Başbakanımızın kendi işine geldiği zaman somut delil, ve iddanın ispatını ararken, Balyoz ve diğer silivri davalarıyla ilgili tutumu ne kadarda büyük bir tezat oluşturuyor. İşte bizlere münasip görünen ileri demokrasi böyle birşey.
Şimdi yazdıklarıma balıklama atlayıp bu davayla ne alakası var diye ortaya çıkacak kimi arkadaşlar olabilir. Ben onlara daha önce yazdığınız yorumlarını bir gözden geçirmelerini öneririm, sapla samanı birbirine karıştırmak konusunda kendilerinin muhteşem örnekleri oldu bu güne kadar.
19 Nisan 2011 12:10
sayın VV, direk blog konusu ile bağlantılı değil ama önemlibir noktaya parmak basmışsınız.
“Taksim’de bin kişiyi, iki bin kişiyi yürütmek, iki bin genci yürütmek problem değil. Onlar YGS sınavının karşısında tavır ortaya koyduklarını açıklarken, biz de kalkarız onların karşısına 5 bin, 10 bin tane genci koyarız”
Bu sözler karşısında hala gelmiş geçmiş en demokrat hükümet tarafından yönetildiğimizi söyleyen, kendilerine solcu diyenler varsa gerçekten yazık.
19 Nisan 2011 14:06
Trekking,
Boşver solculuğu, demokrat diyenim varsa beri gelsin. Yetmez ama evet diyen akıl fukaralarına, naif liberallere ihtav olunur.
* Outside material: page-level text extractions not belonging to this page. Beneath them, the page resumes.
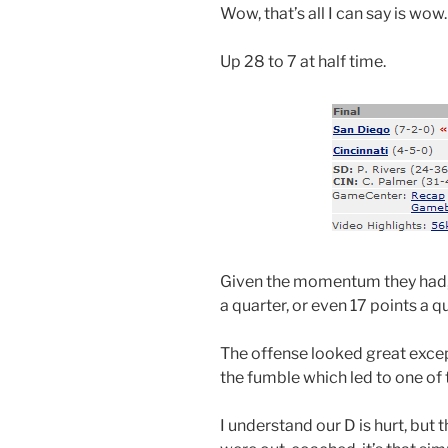
Wow, that’s all I can say is wow.
Up 28 to 7 at half time.
Given the momentum they had, a
a quarter, or even 17 points a qu
The offense looked great excep
the fumble which led to one of
I understand our D is hurt, but 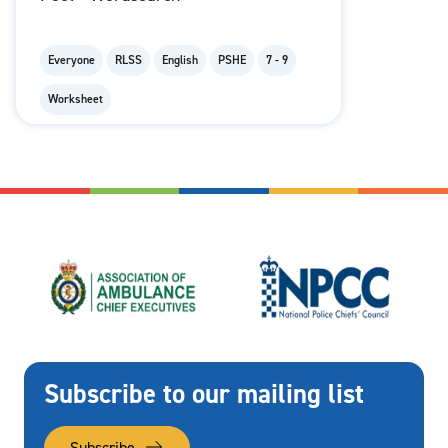
Everyone
RLSS
English
PSHE
7 - 9
Worksheet
Subscribe to our mailing list
Subscribe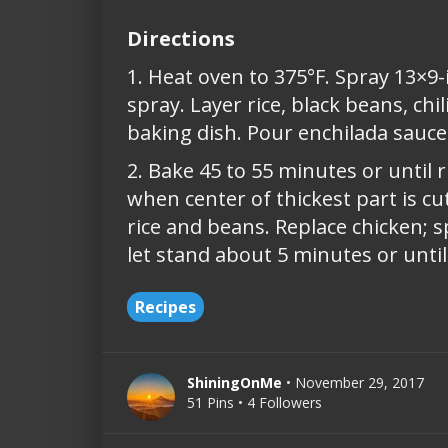
Directions
1. Heat oven to 375°F. Spray 13×9-
spray. Layer rice, black beans, ch
baking dish. Pour enchilada sauce o
2. Bake 45 to 55 minutes or until ri
when center of thickest part is cut
rice and beans. Replace chicken; sp
let stand about 5 minutes or until
Recipes
ShiningOnMe
• November 29, 2017
51 Pins • 4 Followers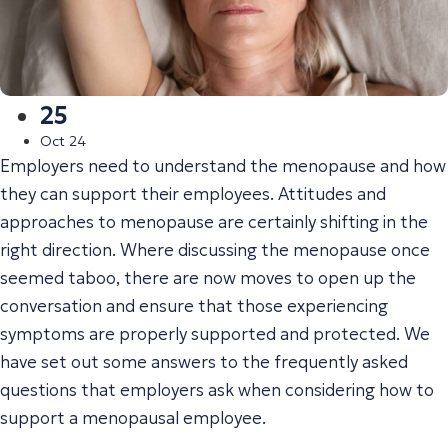
25
Oct 24
Employers need to understand the menopause and how
they can support their employees. Attitudes and
approaches to menopause are certainly shifting in the
right direction. Where discussing the menopause once
seemed taboo, there are now moves to open up the
conversation and ensure that those experiencing
symptoms are properly supported and protected. We
have set out some answers to the frequently asked
questions that employers ask when considering how to
support a menopausal employee.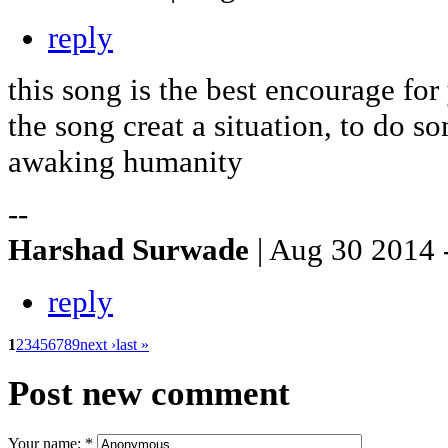
reply
this song is the best encourage for
the song creat a situation, to do 
awaking humanity
--
Harshad Surwade
| Aug 30 2014 
reply
1
2
3
4
5
6
7
8
9
next ›
last »
Post new comment
Your name:
*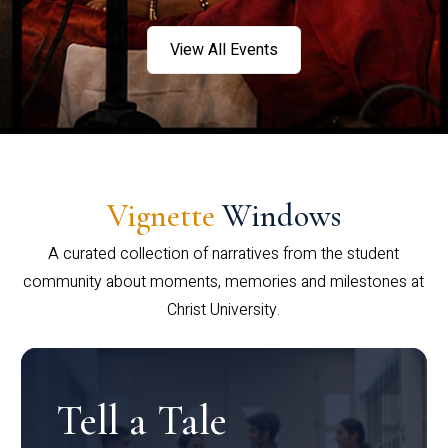
View All Events
Vignette
Windows
A curated collection of narratives from the student
community about moments, memories and milestones at
Christ University.
Tell a Tale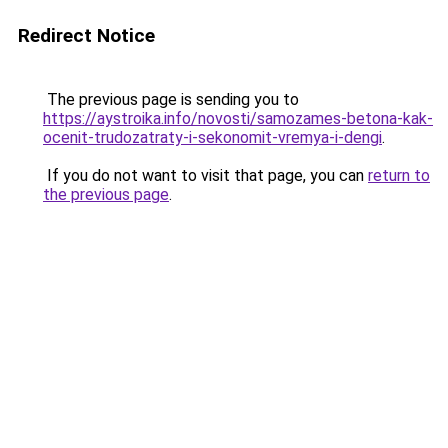
Redirect Notice
The previous page is sending you to
https://aystroika.info/novosti/samozames-betona-kak-
ocenit-trudozatraty-i-sekonomit-vremya-i-dengi
.
If you do not want to visit that page, you can
return to
the previous page
.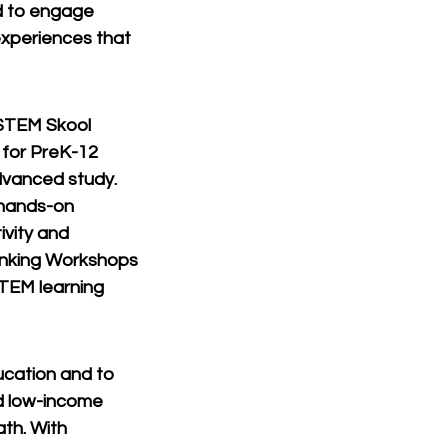
d to engage 
xperiences that 
 STEM Skool 
 for PreK-12 
dvanced study. 
hands-on 
vity and 
inking Workshops 
TEM learning 
ucation and to 
d low-income 
th. With 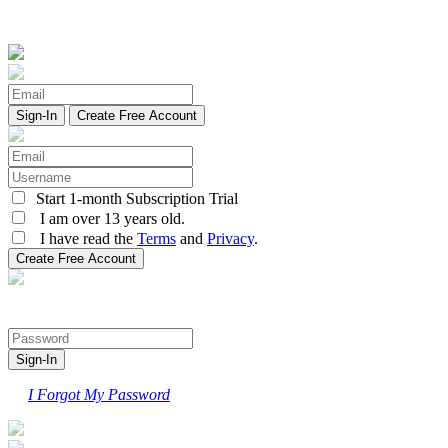
Create Free Account
Start 1-month Subscription Trial
I am over 13 years old.
I have read the
Terms
and
Privacy
.
I Forgot My Password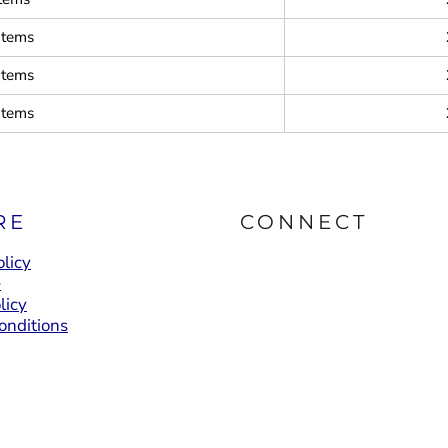
items
items
items
RE
CONNECT
licy
e
licy
onditions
Dur bakalım bu daha başlangıç, hele bir yeni dönemde iktidara gelsin, bakalım hangi baskı yasalarını, ustalık döneminde ileri demokrasi adına yürürlüğe koyacak.
19 Nisan 2011 16:44
http://www.sabah.com.tr/Yazarlar/barlas/2011/03/09/yarginin_sorumlulugunu_da_sonunda_siyasetci_tasir
*Birileri daha Martyr Sendromundan muzdarip diyorsunuz yani 🙂
(Baktım,çaresizlik,yorgunluk,bıkma ve hayattan bezginlik olarak adlandırılabilecek bir durummuş.)
19 Nisan 2011 10:28
Düzmece bilgi peşinde olanlara !
————————————————————————
Gizli tanık Aydost’un cezaevi saltanatı!
Ergenekon davasında, emekli Albay Hasan Atilla Uğur hakkında çarpıcı iddialarda bulunan gizli tanık Aydost’un, cezaevinde on binlerce lira rüşvet dağıttığı ve karşılığında krallar gibi yaşadığı ortaya çıktı(…)
http://haber.gazetevatan.com/gizli-tanik-aydostun-cezaevi-saltanati/371954/1/Gundem
————————————————————
19 Nisan 2011 17:48
Kamu vicdanında tamamen düşmüş bir davadır.